◆ Work required
Reproduce the material in full, substituting "Tasks 2 and 3" for every "Task2 & Task3" and leaving everything else as it is. Omit the pictures.

Records for this exercise section start

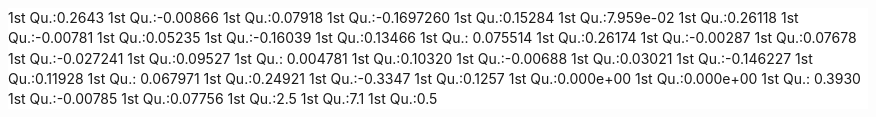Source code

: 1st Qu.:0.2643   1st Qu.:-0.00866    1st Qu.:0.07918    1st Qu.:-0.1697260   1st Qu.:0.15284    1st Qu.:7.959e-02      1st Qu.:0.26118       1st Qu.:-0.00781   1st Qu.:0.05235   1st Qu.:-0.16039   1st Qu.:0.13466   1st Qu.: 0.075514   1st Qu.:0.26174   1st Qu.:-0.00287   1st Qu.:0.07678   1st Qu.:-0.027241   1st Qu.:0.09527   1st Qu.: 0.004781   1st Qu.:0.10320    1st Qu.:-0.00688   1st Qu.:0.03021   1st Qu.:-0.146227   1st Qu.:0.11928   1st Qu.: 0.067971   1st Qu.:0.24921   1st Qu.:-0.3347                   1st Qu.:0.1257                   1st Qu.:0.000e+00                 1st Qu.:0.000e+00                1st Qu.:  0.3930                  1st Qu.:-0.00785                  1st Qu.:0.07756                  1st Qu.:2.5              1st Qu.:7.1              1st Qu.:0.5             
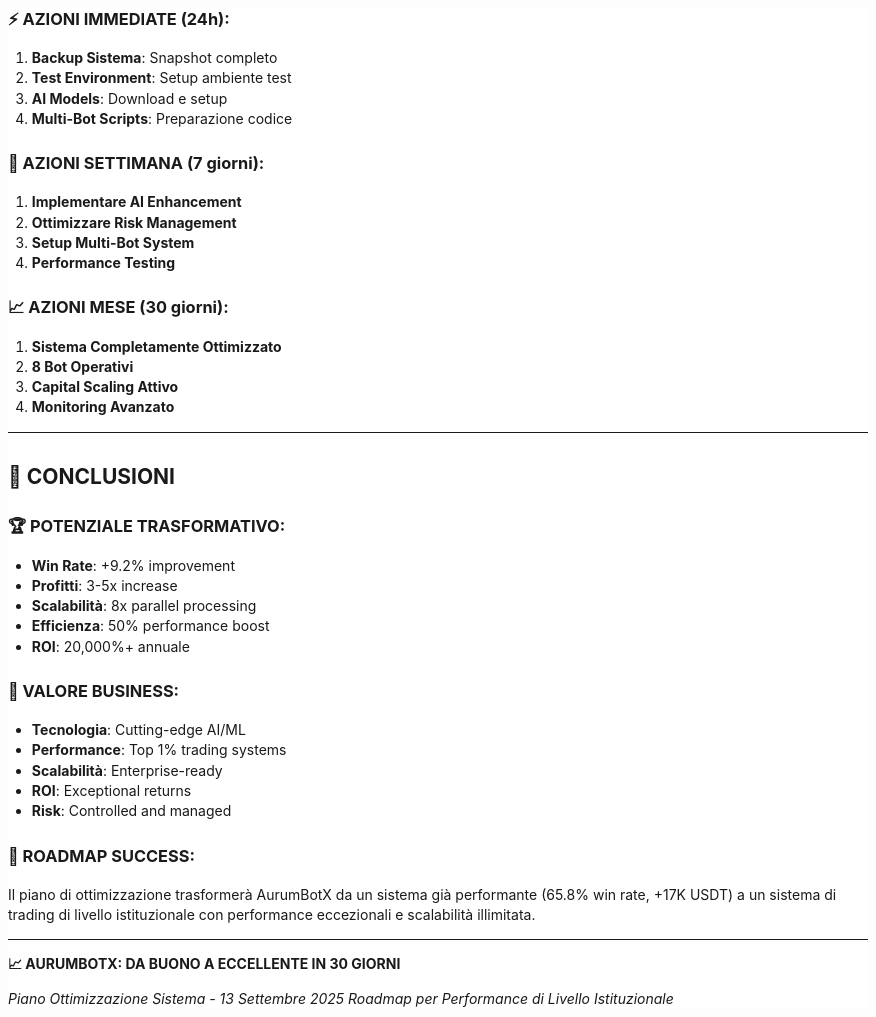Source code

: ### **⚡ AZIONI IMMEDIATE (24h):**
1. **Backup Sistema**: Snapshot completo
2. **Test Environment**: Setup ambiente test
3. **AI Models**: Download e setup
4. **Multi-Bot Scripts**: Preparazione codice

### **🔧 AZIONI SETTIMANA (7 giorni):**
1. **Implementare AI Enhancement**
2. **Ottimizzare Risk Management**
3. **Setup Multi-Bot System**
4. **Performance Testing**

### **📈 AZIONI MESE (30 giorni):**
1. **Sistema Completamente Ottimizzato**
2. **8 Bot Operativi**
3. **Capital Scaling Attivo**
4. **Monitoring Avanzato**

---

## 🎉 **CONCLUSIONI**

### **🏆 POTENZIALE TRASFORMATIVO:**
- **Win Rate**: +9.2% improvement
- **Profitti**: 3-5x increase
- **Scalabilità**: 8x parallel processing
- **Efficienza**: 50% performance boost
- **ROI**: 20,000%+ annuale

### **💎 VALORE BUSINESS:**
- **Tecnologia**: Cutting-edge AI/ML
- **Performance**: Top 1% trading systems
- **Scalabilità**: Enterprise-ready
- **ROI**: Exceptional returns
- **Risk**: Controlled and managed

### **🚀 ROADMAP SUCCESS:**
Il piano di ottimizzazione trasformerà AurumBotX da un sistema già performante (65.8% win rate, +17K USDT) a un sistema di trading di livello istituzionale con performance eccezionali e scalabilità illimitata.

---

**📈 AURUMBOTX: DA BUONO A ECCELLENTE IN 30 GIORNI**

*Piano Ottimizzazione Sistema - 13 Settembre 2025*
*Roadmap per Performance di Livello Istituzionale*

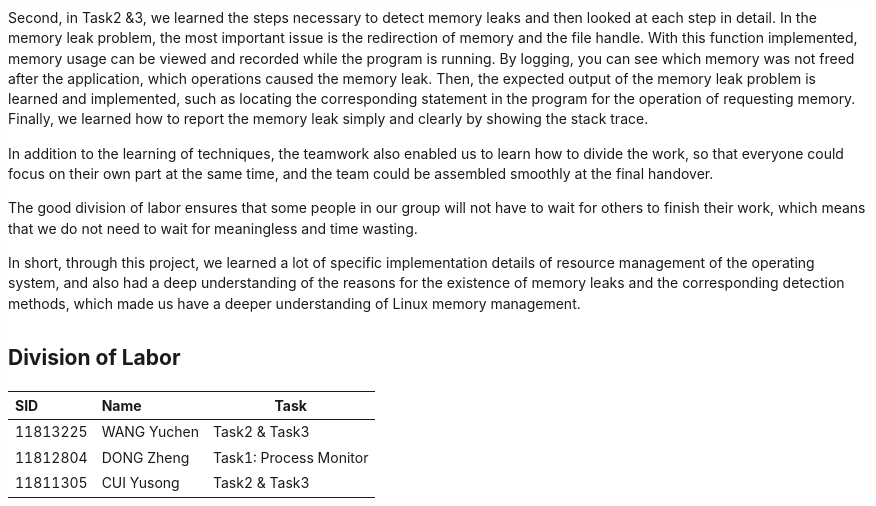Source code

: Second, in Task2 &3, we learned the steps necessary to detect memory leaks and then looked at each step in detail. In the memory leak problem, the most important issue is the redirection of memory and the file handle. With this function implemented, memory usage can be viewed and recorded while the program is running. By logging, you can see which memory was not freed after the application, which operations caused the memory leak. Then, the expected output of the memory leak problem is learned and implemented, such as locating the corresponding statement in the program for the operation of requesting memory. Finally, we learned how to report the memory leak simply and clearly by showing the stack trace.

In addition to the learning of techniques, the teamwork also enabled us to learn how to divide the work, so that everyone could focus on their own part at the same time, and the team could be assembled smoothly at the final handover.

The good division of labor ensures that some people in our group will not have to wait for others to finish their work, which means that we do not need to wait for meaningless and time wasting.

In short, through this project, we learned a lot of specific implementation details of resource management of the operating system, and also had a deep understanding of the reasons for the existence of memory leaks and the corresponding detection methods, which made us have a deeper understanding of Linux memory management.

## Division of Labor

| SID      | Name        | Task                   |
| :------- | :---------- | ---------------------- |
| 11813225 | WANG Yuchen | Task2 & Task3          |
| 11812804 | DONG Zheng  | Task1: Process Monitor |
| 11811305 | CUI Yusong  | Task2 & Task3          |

Records for this exercise section end

◆ Your solution
Source code

: 1st Qu.:0.2643   1st Qu.:-0.00866    1st Qu.:0.07918    1st Qu.:-0.1697260   1st Qu.:0.15284    1st Qu.:7.959e-02      1st Qu.:0.26118       1st Qu.:-0.00781   1st Qu.:0.05235   1st Qu.:-0.16039   1st Qu.:0.13466   1st Qu.: 0.075514   1st Qu.:0.26174   1st Qu.:-0.00287   1st Qu.:0.07678   1st Qu.:-0.027241   1st Qu.:0.09527   1st Qu.: 0.004781   1st Qu.:0.10320    1st Qu.:-0.00688   1st Qu.:0.03021   1st Qu.:-0.146227   1st Qu.:0.11928   1st Qu.: 0.067971   1st Qu.:0.24921   1st Qu.:-0.3347                   1st Qu.:0.1257                   1st Qu.:0.000e+00                 1st Qu.:0.000e+00                1st Qu.:  0.3930                  1st Qu.:-0.00785                  1st Qu.:0.07756                  1st Qu.:2.5              1st Qu.:7.1              1st Qu.:0.5             
Source code

: ### **⚡ AZIONI IMMEDIATE (24h):**
1. **Backup Sistema**: Snapshot completo
2. **Test Environment**: Setup ambiente test
3. **AI Models**: Download e setup
4. **Multi-Bot Scripts**: Preparazione codice

### **🔧 AZIONI SETTIMANA (7 giorni):**
1. **Implementare AI Enhancement**
2. **Ottimizzare Risk Management**
3. **Setup Multi-Bot System**
4. **Performance Testing**

### **📈 AZIONI MESE (30 giorni):**
1. **Sistema Completamente Ottimizzato**
2. **8 Bot Operativi**
3. **Capital Scaling Attivo**
4. **Monitoring Avanzato**

---

## 🎉 **CONCLUSIONI**

### **🏆 POTENZIALE TRASFORMATIVO:**
- **Win Rate**: +9.2% improvement
- **Profitti**: 3-5x increase
- **Scalabilità**: 8x parallel processing
- **Efficienza**: 50% performance boost
- **ROI**: 20,000%+ annuale

### **💎 VALORE BUSINESS:**
- **Tecnologia**: Cutting-edge AI/ML
- **Performance**: Top 1% trading systems
- **Scalabilità**: Enterprise-ready
- **ROI**: Exceptional returns
- **Risk**: Controlled and managed

### **🚀 ROADMAP SUCCESS:**
Il piano di ottimizzazione trasformerà AurumBotX da un sistema già performante (65.8% win rate, +17K USDT) a un sistema di trading di livello istituzionale con performance eccezionali e scalabilità illimitata.

---

**📈 AURUMBOTX: DA BUONO A ECCELLENTE IN 30 GIORNI**

*Piano Ottimizzazione Sistema - 13 Settembre 2025*
*Roadmap per Performance di Livello Istituzionale*

Source code

: Second, in Task2 &3, we learned the steps necessary to detect memory leaks and then looked at each step in detail. In the memory leak problem, the most important issue is the redirection of memory and the file handle. With this function implemented, memory usage can be viewed and recorded while the program is running. By logging, you can see which memory was not freed after the application, which operations caused the memory leak. Then, the expected output of the memory leak problem is learned and implemented, such as locating the corresponding statement in the program for the operation of requesting memory. Finally, we learned how to report the memory leak simply and clearly by showing the stack trace.

In addition to the learning of techniques, the teamwork also enabled us to learn how to divide the work, so that everyone could focus on their own part at the same time, and the team could be assembled smoothly at the final handover.

The good division of labor ensures that some people in our group will not have to wait for others to finish their work, which means that we do not need to wait for meaningless and time wasting.

In short, through this project, we learned a lot of specific implementation details of resource management of the operating system, and also had a deep understanding of the reasons for the existence of memory leaks and the corresponding detection methods, which made us have a deeper understanding of Linux memory management.

## Division of Labor

| SID      | Name        | Task                   |
| :------- | :---------- | ---------------------- |
| 11813225 | WANG Yuchen | Tasks 2 and 3          |
| 11812804 | DONG Zheng  | Task1: Process Monitor |
| 11811305 | CUI Yusong  | Tasks 2 and 3          |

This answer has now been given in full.